Sur la clôture de chantier d’un projet immobilier le long du canal de Lachine, à Montréal, une affiche fait miroiter luxe et harmonie. À l’envers du décor, le vent soulève la poussière sur le chaos d’une friche industrielle en désintégration.
Deux machines à chenilles préparent la future beauté papillon. L’espace qui s’écroule sous leurs coups de boutoir rappelle la guerre, le séisme ou l’ouragan. Pourtant, le champ de ruines est bien ordonné en tas de béton et de métaux évacués par conteneurs.
Les engins arrachent au hangar des bouchées de métal avec le calme ruminant de pachydermes. Éléphants dans la savane ou mastodontes échappés de Star Wars ? Les bips-bips stridents de leur avertisseur de recul orchestrent le ballet.
La première pelle abaisse sa mâchoire sur un amas de tôles, le happe, le broie et le recrache sur un monticule voisin.
La deuxième pelle, armée d’une pince, étire son long cou aux articulations hydrauliques vers le toit.

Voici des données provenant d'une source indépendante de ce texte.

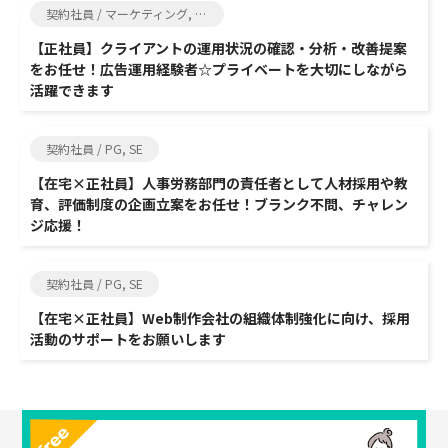
契約社員 / マーケティング, コンサルタント
【正社員】クライアントの運用状況の確認・分析・改善提案
をお任せ！広告運用経験者☆プライベートを大切にしながら
活躍できます
契約社員 / PG, SE
【在宅×正社員】人事労務部門の責任者として人材採用や教
育、評価制度の企画立案をお任せ！ブランク不問、チャレン
ジ応援！
契約社員 / PG, SE
【在宅×正社員】Web制作会社の組織体制強化に向け、採用
活動のサポートをお願いします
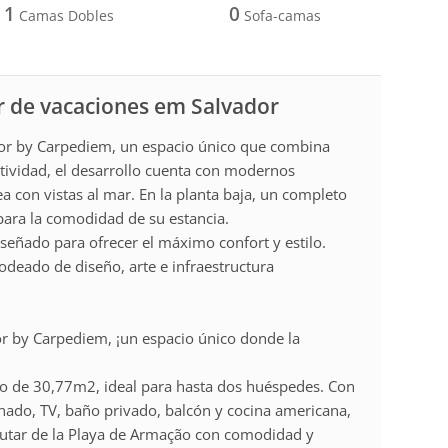
1
0
Camas Dobles
Sofa-camas
r de vacaciones em Salvador
dor by Carpediem, un espacio único que combina
atividad, el desarrollo cuenta con modernos
ea con vistas al mar. En la planta baja, un completo
 para la comodidad de su estancia.
iseñado para ofrecer el máximo confort y estilo.
odeado de diseño, arte e infraestructura
or by Carpediem, ¡un espacio único donde la
o de 30,77m2, ideal para hasta dos huéspedes. Con
onado, TV, baño privado, balcón y cocina americana,
frutar de la Playa de Armação con comodidad y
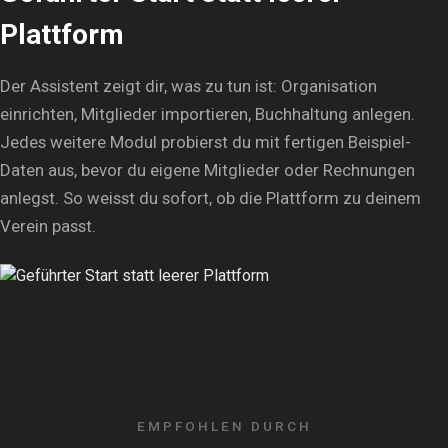
Plattform
Der Assistent zeigt dir, was zu tun ist: Organisation
einrichten, Mitglieder importieren, Buchhaltung anlegen.
Jedes weitere Modul probierst du mit fertigen Beispiel-
Daten aus, bevor du eigene Mitglieder oder Rechnungen
anlegst. So weisst du sofort, ob die Plattform zu deinem
Verein passt.
EMPFOHLEN DURCH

La tête assène un coup violent sur la charpente qui s’écroule en lambeaux. Parmi les décombres, l’étau se resserre sur une poignée de tuyaux.
La matinée avance. Perché dans sa cabine, l’opérateur sent monter la fatigue. Les manœuvres avant-arrière et les rotations de l’engin engluent son cerveau dans un malaise de manège. Il se frotte les yeux, se redresse sur son siège, soulève son casque et se passe la main dans les cheveux. Il devrait s’arrêter, reprendre ses esprits. Le règlement est formel : en cas de vertige, un opérateur doit immobiliser son engin. Pas le temps. Il tire à lui la manette gauche. Cri de mort !
Une gueule de T-rex surgit devant son pare-brise. Sursaut réflexe. Il repousse le levier d’un coup sec : la bête se cabre. Pression sur la poignée : la tête se fige devant les barreaux de protection. Sonné, il se cale contre son dossier, expulse un long soupir, et fait lentement pivoter l’engin.
Après quelques longueurs de chenilles, il étire le bras hydraulique et dirige la pince vers le sol.
Une tête de rapace plonge son bec dans une gerbe d’acier. Une vague de graffitis éclabousse le mur. Affolé, il confond ses manettes.
Le bec fonce sur une colonne d’enfants. Levier vers l’avant. La pince grince, se rebiffe et va refermer sa mâchoire sur un collègue de chantier.
STOP ! BOUTON ROUGE ! Dans un chaos de poussière, l’opérateur hurlant de terreur abandonne son engin.